Segment Start: Extract provided

This article was contributed by Ben Hoyt

The Go programming language was first released in 2009, with its 1.0 release made in March 2012. Even before the 1.0 release, some developers criticized the language as being too simplistic, partly due to its lack of user-defined generic types and functions parameterized by type. Despite this omission, Go is widely used, with an estimated 1-2 million developers worldwide. Over the years there have been several proposals to add some form of generics to the language, but the recent proposal written by core developers Ian Lance Taylor and Robert Griesemer looks likely to be included in a future version of Go.

Background

Go is a statically typed language, so types are specified in the source code (or inferred from it) and checked by the compiler. The compiler produces optimized machine code, so CPU-intensive code is significantly more efficient than languages like Python or Ruby, which have bytecode compilers and use virtual machines for execution.

Generics, also known as "parameterized types" or "parametric polymorphism", are a way to write code or build data structures that will work for any data type; the code or data structure can be instantiated to process each different data type, without having to duplicate code. They're useful when writing generalized algorithms like sorting and searching, as well as type-independent data structures like trees, thread-safe maps, and so on. For example, a developer might write a generic min() function that works on all integer and floating-point types, or create a binary tree that can associate a key type to a value type (and work with strings, integers, or user-defined types). With generics, you can write this kind of code without any duplication, and the compiler will still statically check the types.

Like the first versions of Java, Go doesn't ship with user-defined generics. As the Go FAQ notes, generics "may well be added at some point"; it also describes how leaving them out was an intentional trade-off:

Generics are convenient but they come at a cost in complexity in the type system and run-time. We haven't yet found a design that gives value proportionate to the complexity, although we continue to think about it. Meanwhile, Go's built-in maps and slices, plus the ability to use the empty interface to construct containers (with explicit unboxing) mean in many cases it is possible to write code that does what generics would enable, if less smoothly.

Part of the reason actual users of the language don't complain loudly about the lack of generics is that Go does include them for the built-in container types, specifically slices (Go's growable array type), maps (hash tables), and channels (thread-safe communication queues). For example, a developer writing blog software might write a function to fetch a list of articles or a mapping of author ID to author information:

    // takes ID, returns "slice of Article" (compiler checks types)
    func GetLatestArticles(num int) []Article {
        ...
    }

    // takes "slice of int" of IDs, returns "map of int IDs to Author"
    func GetAuthors(authorIDs []int) map[int]Author {
        ...
    }

Built-in functions like len() and append() work on these container types, though there's no way for a developer to define their own equivalents of those generic built-in functions. As many Go developers will attest, having built-in versions of growable arrays and maps that are parameterized by type goes a long way, even without user-defined generic types.

Segment End: Extract provided

Copy word for word the part of the Go generics article that opens with the words containing "The Go programming" and closes with "version of Go.". You can set the listing aside.

Segment Start: Collected data

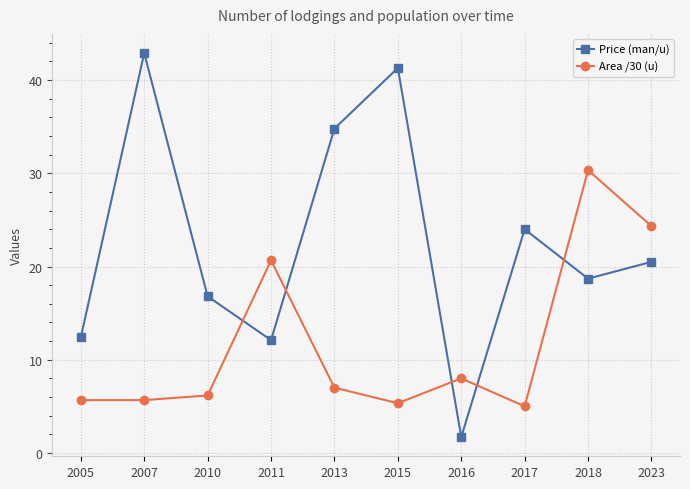

Which series has the largest total across all categories?

Price (man/u)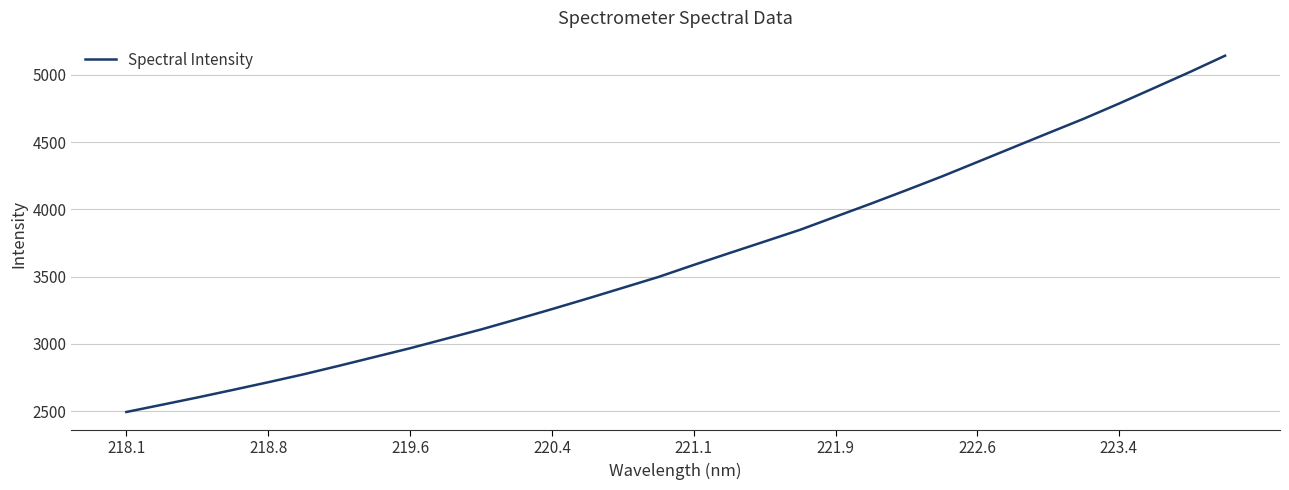

What is the minimum value shown in the chart?

2494.4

Segment End: Collected data

Problem solution:
The Go programming language was first released in 2009, with its 1.0 release made in March 2012. Even before the 1.0 release, some developers criticized the language as being too simplistic, partly due to its lack of user-defined generic types and functions parameterized by type. Despite this omission, Go is widely used, with an estimated 1-2 million developers worldwide. Over the years there have been several proposals to add some form of generics to the language, but the recent proposal written by core developers Ian Lance Taylor and Robert Griesemer looks likely to be included in a future version of Go.